Influencing perception: How can video games shape our understanding of historical events?
Dr Nicky Nielsen, an Egyptology academic in the School of Arts, Languages and Culture, recently joined YouTuber and Twitch streamer ‘lionheartx10’ as part of the publicity surrounding the launch of gaming giant SEGA’s launch of Total War: Pharoah.
It’s an industry with an estimated 2.5 billion global players with games played on consoles, mobile devices and VR headsets. How can video games be a tool that offers educational benefits to this worldwide audience?
Following on from the livestream event, Dr Nielsen gave an insight into how video game representation of history can enhance public understanding in an engaging and educational way.
Dr Nielsen said:
Firstly, anything that can help visualise the ancient world is of great benefit. The ability to interact with, and in some ways immerse yourself in, historical landscapes, events and characters provides an avenue of understanding that is very difficult to replicate solely in a written format.
As an Egyptologist, games such as Assassins Creed: Origin include a study tour of Graeco-Roman Egypt where the player could free-roam around historical sites and find information written by Egyptologists without having to engage in missions or gameplay. That is certainly a useful way of including historical information and balancing the creative liberties taken in the game itself.

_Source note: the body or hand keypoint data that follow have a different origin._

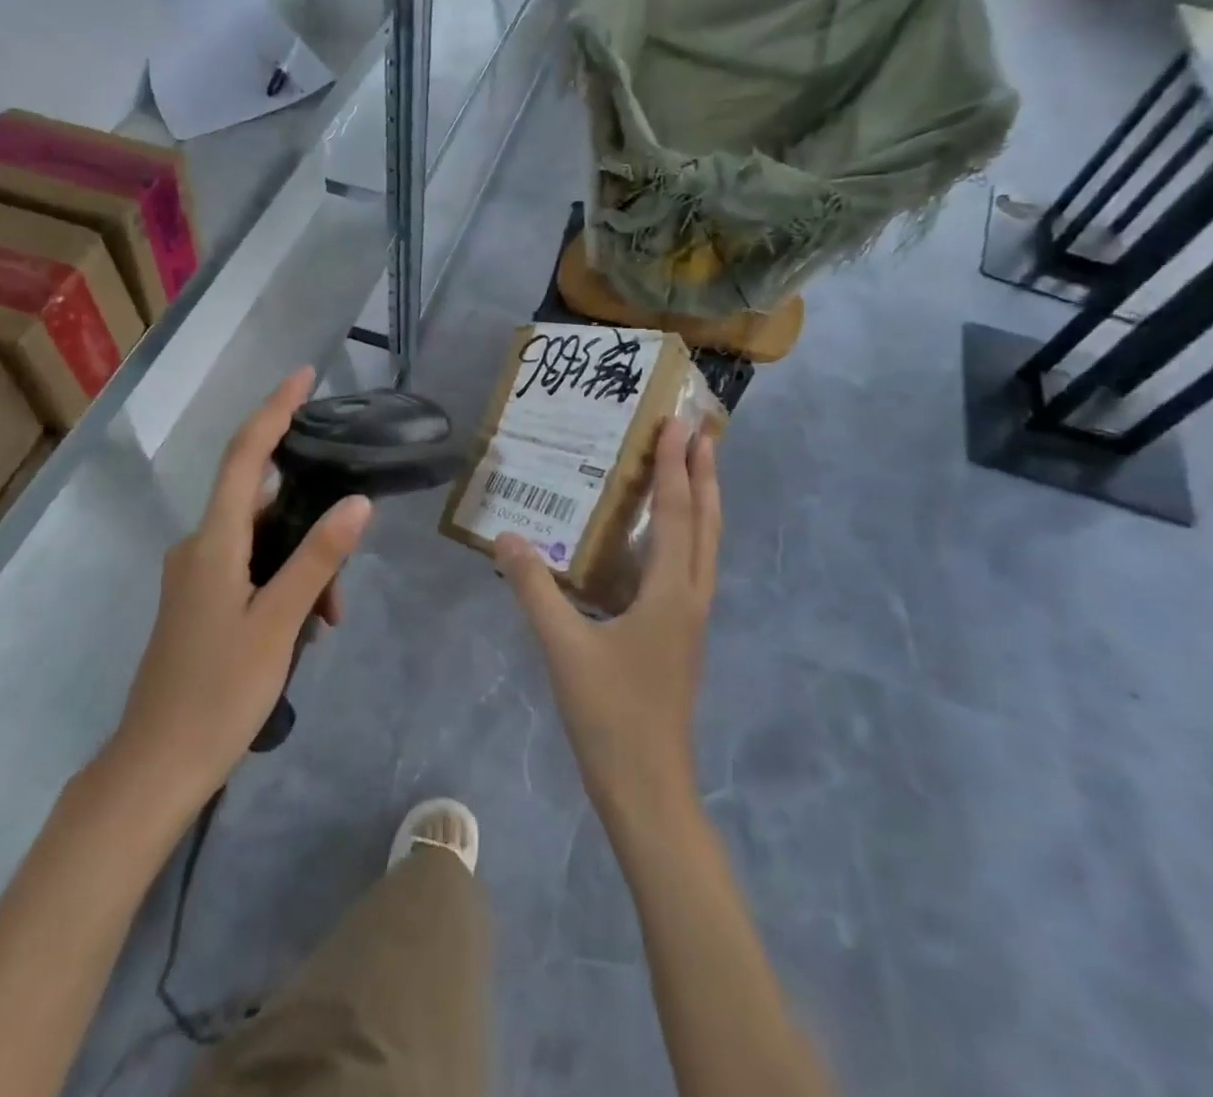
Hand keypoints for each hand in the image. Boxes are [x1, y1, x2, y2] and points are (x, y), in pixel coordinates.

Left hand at [107, 368, 371, 813]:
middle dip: (312, 529)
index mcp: (213, 542)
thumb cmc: (218, 693)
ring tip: (326, 623)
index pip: (247, 456)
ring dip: (301, 569)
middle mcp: (199, 546)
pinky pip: (249, 570)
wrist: (155, 766)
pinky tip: (302, 630)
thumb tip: (357, 503)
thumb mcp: (279, 625)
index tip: (305, 376)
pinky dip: (281, 586)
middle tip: (342, 585)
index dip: (275, 410)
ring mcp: (195, 574)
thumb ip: (318, 560)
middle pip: (264, 506)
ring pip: (262, 545)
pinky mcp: (198, 600)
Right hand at [496, 421, 719, 823]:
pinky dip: (684, 538)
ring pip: (703, 548)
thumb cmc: (610, 715)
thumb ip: (534, 589)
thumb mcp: (563, 648)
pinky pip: (688, 570)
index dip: (676, 465)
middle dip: (704, 474)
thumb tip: (507, 536)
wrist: (648, 789)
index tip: (678, 422)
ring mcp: (689, 621)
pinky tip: (656, 543)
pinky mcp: (679, 639)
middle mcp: (690, 598)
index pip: (676, 513)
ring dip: (701, 504)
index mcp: (670, 593)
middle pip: (705, 523)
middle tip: (700, 432)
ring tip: (691, 470)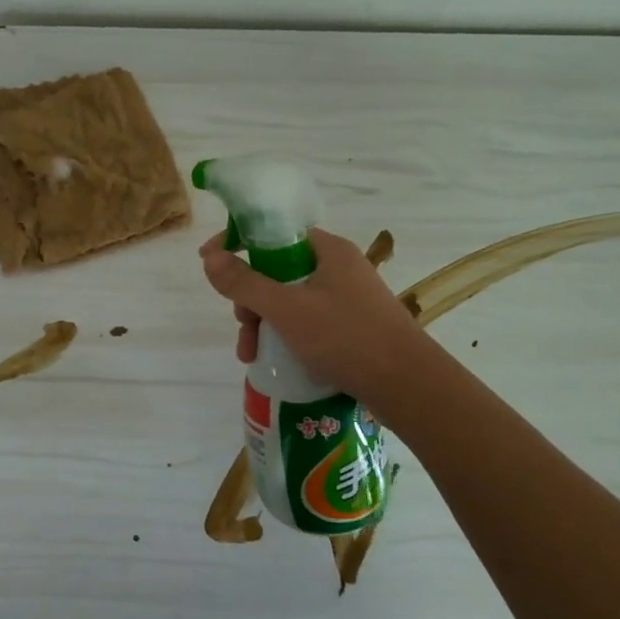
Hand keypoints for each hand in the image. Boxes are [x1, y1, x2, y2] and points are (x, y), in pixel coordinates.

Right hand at [199, 227, 427, 397]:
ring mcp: (347, 298)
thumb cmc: (347, 338)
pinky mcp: (352, 326)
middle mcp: (338, 267)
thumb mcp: (286, 309)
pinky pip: (306, 321)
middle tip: (242, 323)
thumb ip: (244, 283)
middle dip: (250, 297)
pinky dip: (285, 335)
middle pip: (276, 269)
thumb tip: (209, 257)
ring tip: (251, 354)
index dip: (237, 242)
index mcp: (327, 250)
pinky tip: (273, 360)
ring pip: (288, 299)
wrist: (410, 387)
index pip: (273, 232)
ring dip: (263, 322)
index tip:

The open-world format of such games gives the gamer the opportunity to play the game in a different way to others, interpreting different elements as they play through. How historical accuracy be maintained when creating a game to be played in the modern day continues to be challenge for historians.
Dr Nielsen added:
History tends to be both messy and complicated whereas games and other creative mediums need a cleaner structure and plot. This means that, in some cases, historical events are simplified or re-ordered to make sense in the fictionalised setting. A good example of this is the inclusion of The Queen's Staircase - a significant historical landmark in Nassau - in the game Assassins Creed: Black Flag. The game is set in the early 18th century but the staircase wasn't built until 1773-74. However, because it is such a key landmark in the area, the game developers decided to include it despite it not being historically accurate - they even commented on this discrepancy in a very meta way in-game.
I suspect that ancient Egypt has the same limitations as other historical periods, namely that games need to have a clear plot and structure - and real life often doesn't work quite as easily as that. I think an understanding that historical fiction is one thing and historical fact another is helpful. Blurring the line between the two, though well-intentioned, can often backfire in that it leaves people unable to tell the two apart.
This billion-dollar, multi-billion player industry has a significant capability to influence historical understanding whilst tackling the need for a clear, in-game structure that can begin to question some of those accuracies. Overall, video games can be a helpful tool in understanding history but there is a challenge in sometimes telling the difference between the real and virtual worlds.